** Task instructions **
If a line in the data has the string "after", please show it.

[Excerpts from a dataset]
>>>>

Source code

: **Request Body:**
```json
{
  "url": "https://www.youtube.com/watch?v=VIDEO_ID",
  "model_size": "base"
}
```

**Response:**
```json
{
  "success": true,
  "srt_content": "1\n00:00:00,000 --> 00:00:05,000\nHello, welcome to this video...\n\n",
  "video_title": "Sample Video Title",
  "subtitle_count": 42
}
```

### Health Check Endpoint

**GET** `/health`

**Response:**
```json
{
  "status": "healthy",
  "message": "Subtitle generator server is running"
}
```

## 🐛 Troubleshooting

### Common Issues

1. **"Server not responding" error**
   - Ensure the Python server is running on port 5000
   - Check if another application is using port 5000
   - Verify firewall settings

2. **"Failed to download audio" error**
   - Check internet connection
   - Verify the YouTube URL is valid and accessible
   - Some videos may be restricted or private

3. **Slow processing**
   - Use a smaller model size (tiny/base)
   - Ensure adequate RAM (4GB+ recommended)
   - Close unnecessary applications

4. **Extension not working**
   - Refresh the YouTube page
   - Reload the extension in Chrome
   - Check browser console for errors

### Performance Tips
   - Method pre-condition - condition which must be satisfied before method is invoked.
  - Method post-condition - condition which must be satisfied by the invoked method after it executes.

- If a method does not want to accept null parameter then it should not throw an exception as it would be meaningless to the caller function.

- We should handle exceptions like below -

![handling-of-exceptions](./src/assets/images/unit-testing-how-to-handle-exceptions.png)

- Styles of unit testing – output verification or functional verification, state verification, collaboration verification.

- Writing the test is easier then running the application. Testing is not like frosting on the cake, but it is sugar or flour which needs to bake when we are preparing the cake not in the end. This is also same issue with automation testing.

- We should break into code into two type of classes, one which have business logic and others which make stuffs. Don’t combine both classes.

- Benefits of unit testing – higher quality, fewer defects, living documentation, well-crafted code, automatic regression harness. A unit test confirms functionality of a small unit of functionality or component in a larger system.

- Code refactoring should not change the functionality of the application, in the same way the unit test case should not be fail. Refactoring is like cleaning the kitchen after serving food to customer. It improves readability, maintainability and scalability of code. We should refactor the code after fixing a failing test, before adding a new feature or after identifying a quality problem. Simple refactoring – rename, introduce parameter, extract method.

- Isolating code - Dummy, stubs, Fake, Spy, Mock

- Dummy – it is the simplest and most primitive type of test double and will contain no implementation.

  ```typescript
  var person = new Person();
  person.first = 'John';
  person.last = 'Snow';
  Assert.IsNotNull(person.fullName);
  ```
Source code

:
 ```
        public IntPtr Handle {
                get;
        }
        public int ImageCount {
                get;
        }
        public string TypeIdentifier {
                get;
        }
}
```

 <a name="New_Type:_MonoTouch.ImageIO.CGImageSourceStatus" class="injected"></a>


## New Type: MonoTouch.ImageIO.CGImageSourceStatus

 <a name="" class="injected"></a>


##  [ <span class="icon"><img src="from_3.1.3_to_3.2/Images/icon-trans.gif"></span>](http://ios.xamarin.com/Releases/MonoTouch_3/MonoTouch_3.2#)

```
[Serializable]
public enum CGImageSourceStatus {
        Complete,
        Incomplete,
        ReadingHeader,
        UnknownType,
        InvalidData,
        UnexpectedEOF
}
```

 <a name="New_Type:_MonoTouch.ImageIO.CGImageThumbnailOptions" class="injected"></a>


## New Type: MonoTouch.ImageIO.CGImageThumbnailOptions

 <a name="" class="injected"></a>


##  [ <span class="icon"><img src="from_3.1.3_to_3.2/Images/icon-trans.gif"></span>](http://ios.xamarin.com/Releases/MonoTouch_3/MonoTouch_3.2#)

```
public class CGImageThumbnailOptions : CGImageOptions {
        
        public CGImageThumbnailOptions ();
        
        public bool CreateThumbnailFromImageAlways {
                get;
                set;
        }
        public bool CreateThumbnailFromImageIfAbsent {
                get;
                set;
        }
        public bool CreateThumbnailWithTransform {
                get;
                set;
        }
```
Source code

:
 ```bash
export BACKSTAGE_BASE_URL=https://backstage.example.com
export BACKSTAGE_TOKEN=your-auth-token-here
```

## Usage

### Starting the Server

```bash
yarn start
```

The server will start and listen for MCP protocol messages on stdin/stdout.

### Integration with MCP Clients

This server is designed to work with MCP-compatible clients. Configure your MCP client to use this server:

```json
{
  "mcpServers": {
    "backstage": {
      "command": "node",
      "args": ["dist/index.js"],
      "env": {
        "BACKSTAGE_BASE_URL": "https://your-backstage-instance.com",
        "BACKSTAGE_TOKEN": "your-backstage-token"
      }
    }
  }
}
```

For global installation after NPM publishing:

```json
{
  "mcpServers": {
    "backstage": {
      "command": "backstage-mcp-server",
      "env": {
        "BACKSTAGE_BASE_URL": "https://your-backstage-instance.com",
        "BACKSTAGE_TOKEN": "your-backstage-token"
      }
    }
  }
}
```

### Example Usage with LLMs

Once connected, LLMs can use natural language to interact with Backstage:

<<<<

** Output below **
  - Method post-condition - condition which must be satisfied by the invoked method after it executes.
- Code refactoring should not change the functionality of the application, in the same way the unit test case should not be fail. Refactoring is like cleaning the kitchen after serving food to customer. It improves readability, maintainability and scalability of code. We should refactor the code after fixing a failing test, before adding a new feature or after identifying a quality problem. Simple refactoring – rename, introduce parameter, extract method.
For global installation after NPM publishing:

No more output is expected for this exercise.